• Amir H. Gandomi

  Faculty of Engineering & Information Technology, University of Technology Sydney, Ultimo, Australia, and University Research and Innovation Center (EKIK), Obuda University, Budapest, Hungary.
  Email: Gandomi@uts.edu.au

• Rohit Salgotra

  Faculty of Physics & Applied Computer Science, AGH University of Science & Technology, Poland. Data Science Institute, University of Technology Sydney, Ultimo, Australia
  Email: rohit.salgotra@agh.edu.pl

• Kalyanmoy Deb

  Department of Electrical and Computer Engineering, Michigan State University, East Lansing, USA.
  Email: kdeb@egr.msu.edu

This competition challenges researchers to evaluate the performance of their global optimization algorithms on a carefully crafted set of 24 problem instances generated using the Generalized Numerical Benchmark Generator (GNBG) [1]. The test suite encompasses a diverse range of optimization landscapes, spanning from smooth unimodal surfaces to highly intricate and rugged multimodal terrains. The newly designed test suite follows the same baseline function as used in GECCO 2024 Competitions, but the problems instances have been changed to add further complexity in the basic problems. This test suite spans a wide array of problem terrains, from smooth unimodal landscapes to intricately rugged multimodal realms. The suite encompasses:

• Unimodal instances (f₁ to f₆),
• Single-component multimodal instances (f₇ to f₁₅), and
• Multi-component multimodal instances (f₁₆ to f₂₄).

With challenges that include various degrees of modality, ruggedness, asymmetry, conditioning, variable interactions, basin linearity, and deceptiveness, the competition provides a robust assessment of algorithmic capabilities. But this competition is not just about finding optimal solutions. It is about understanding the journey to these solutions. Participants will decipher how algorithms navigate deceptive terrains, traverse valleys, and adapt to the unique challenges posed by each instance. In essence, it is a quest for deeper insights into optimization within complex numerical landscapes. We warmly invite researchers to partake in this competition and subject their global optimization algorithms to this rigorous test.
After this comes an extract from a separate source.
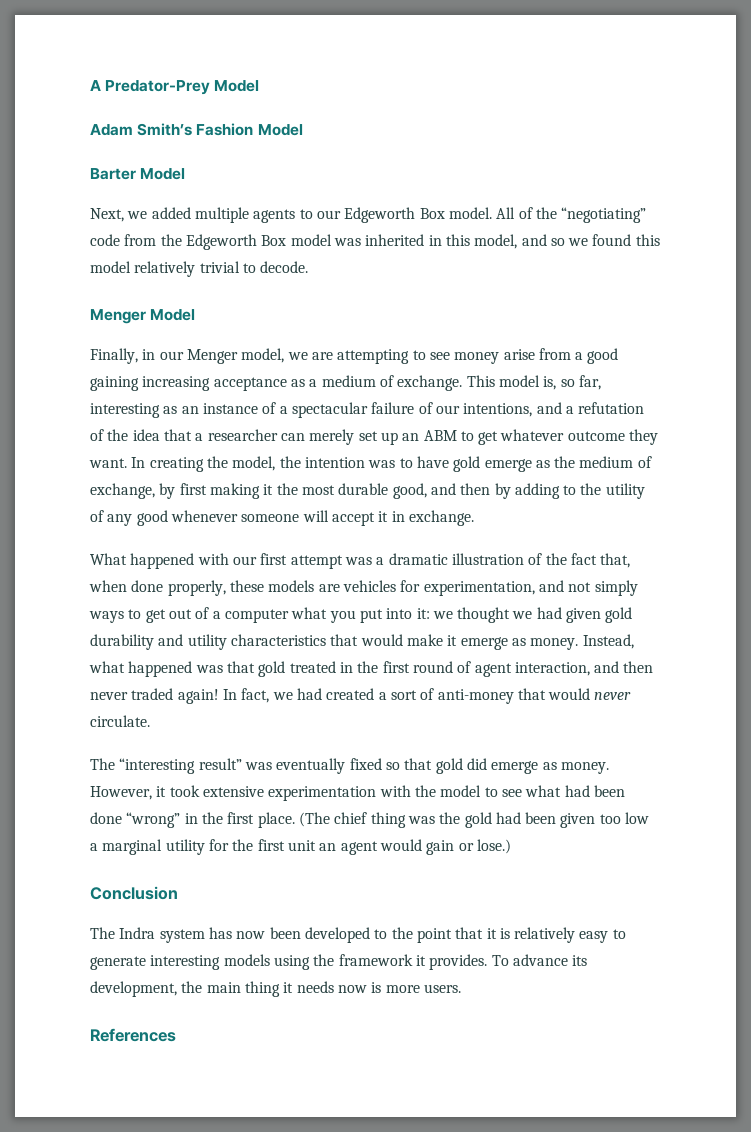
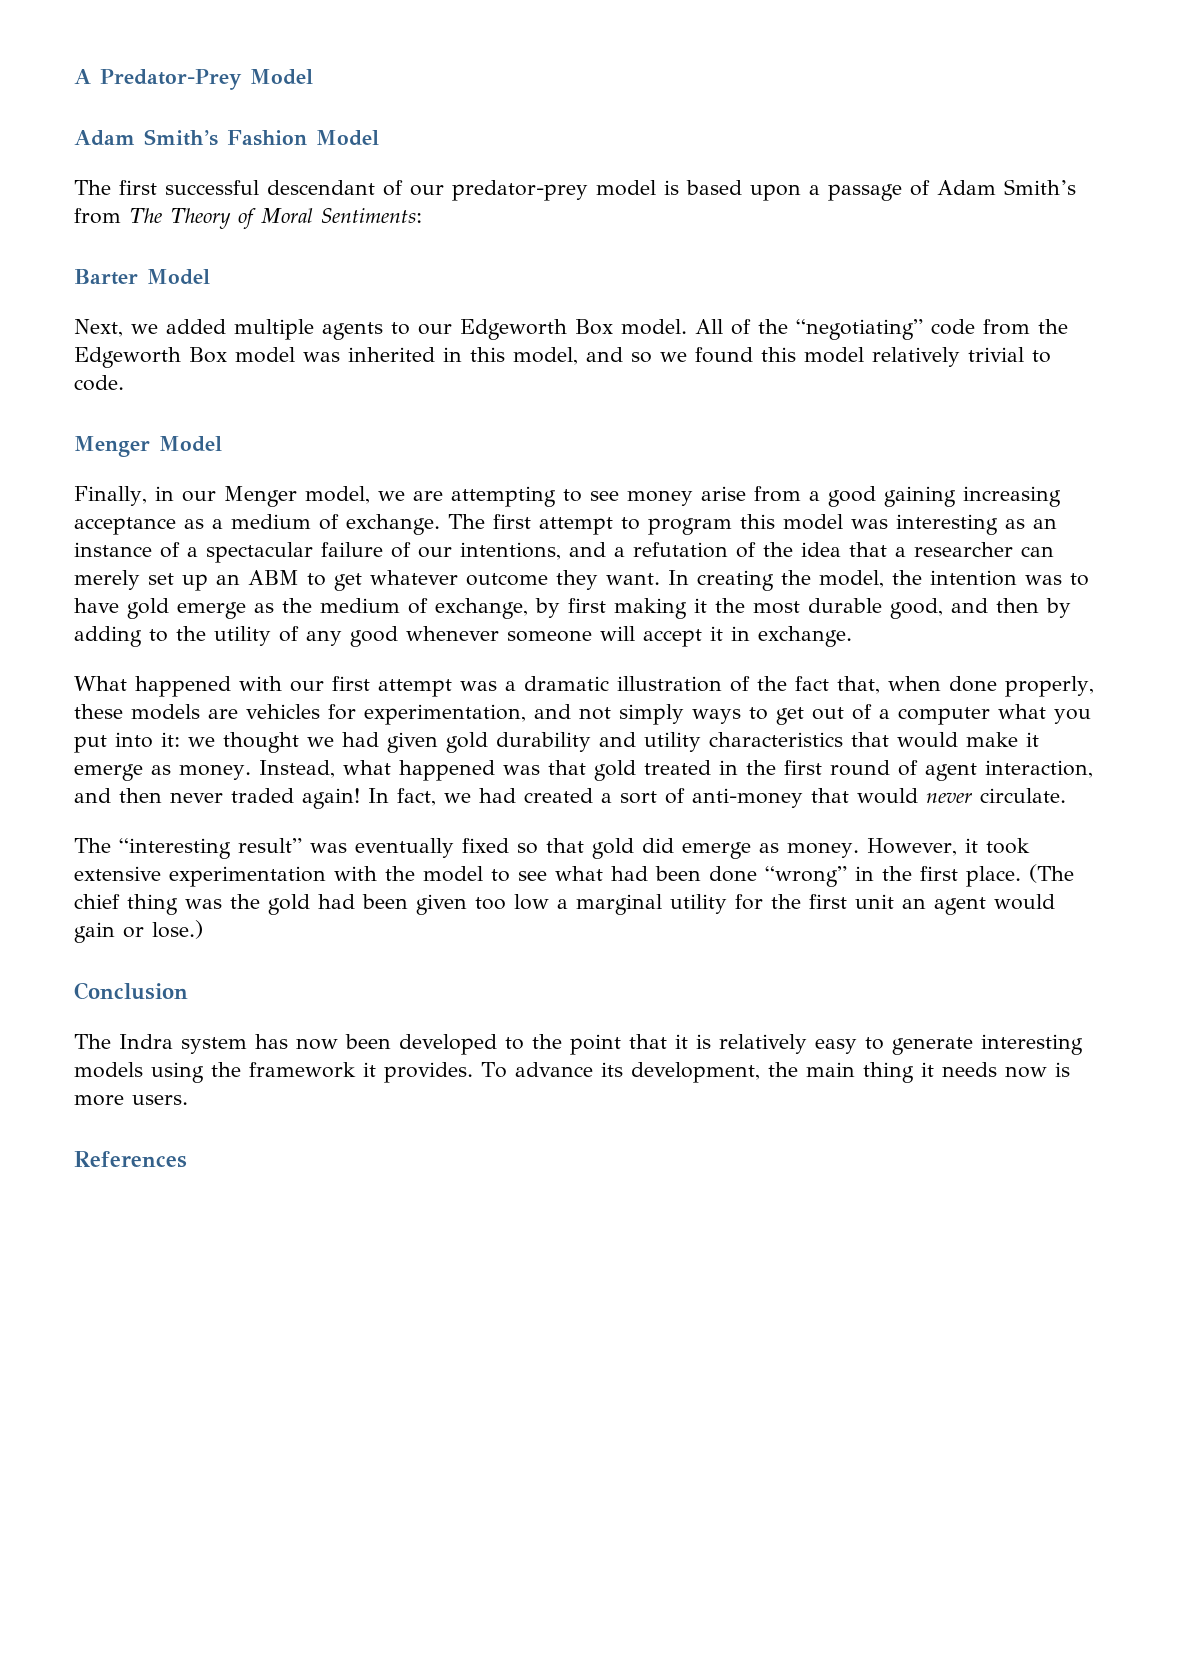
(303, 130) none -> [74,179,1076,201] [74,208,422,229] // The first successful descendant of our predator-prey model is based upon a passage of Adam Smith’s from The Theory of Moral Sentiments:
[260,261,309,273] decode. -> [74,375,124,391] code.
[466,375,601,390] This model is, so far, -> [448,514,888,535] The first attempt to program this model was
• The competition is open to all researchers and practitioners in the field of continuous numerical optimization.
• Competitors can participate with either newly proposed algorithms (unpublished) or their previously published algorithms.
• Winners and runners-up will receive certificates from the conference.
• It is not required to attend the conference or register in order to participate in the competition.
• No modifications are permitted to parameter settings of the instances in the '.mat' files.
• Algorithms' parameter values must be consistent across all problem instances. Parameter tuning tailored for individual instances is prohibited.
• Problem instances must be treated as blackboxes. Direct use of GNBG's internal parameters in algorithms is forbidden.
• Winners will be required to share their algorithm's source code for result verification. This code will remain confidential and won't be published.

To assess the performance of optimization algorithms in this competition, three performance indicators are used. These indicators will be calculated based on the outcomes of 31 independent runs for each algorithm on every problem instance:

1. Average Absolute Error :
   This metric is calculated as the mean of the absolute errors of the best-found solutions across the 31 runs. It reflects the algorithm's accuracy and consistency in finding solutions close to the global optimum
2. Average Function Evaluations (FEs) to Acceptance Threshold :
   This criterion measures the mean number of FEs required for the algorithm to find a solution with an absolute error smaller than 10^-8. It provides insight into the efficiency and convergence speed of the algorithm.
3. Success Rate :
   Defined as the percentage of runs in which the algorithm successfully finds a solution with an absolute error less than 10^-8. This rate is indicative of the algorithm’s reliability and robustness in consistently reaching high-accuracy solutions.